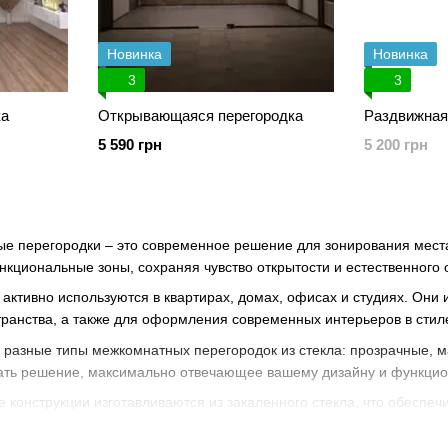
Новинка
Новинка
3
3
ка
Открывающаяся перегородка
Раздвижная
5 590 грн
5 200 грн
е перегородки – это современное решение для зонирования мест
нкциональные зоны, сохраняя чувство открытости и естественного
активно используются в квартирах, домах, офисах и студиях. Они
транства, а также для оформления современных интерьеров в сти
 разные типы межкомнатных перегородок из стекла: прозрачные, 
ать решение, максимально отвечающее вашему дизайну и функци
конструкции изготавливаются из закаленного стекла, что обеспечи
атур и механическим нагрузкам, что делает их долговечными в ис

-------

• Action item
Return every line from the rows above that contains the word "стекла".

• Answer to this task
 разные типы межкомнатных перегородок из стекла: прозрачные, 
конструкции изготавливаются из закаленного стекла, что обеспечи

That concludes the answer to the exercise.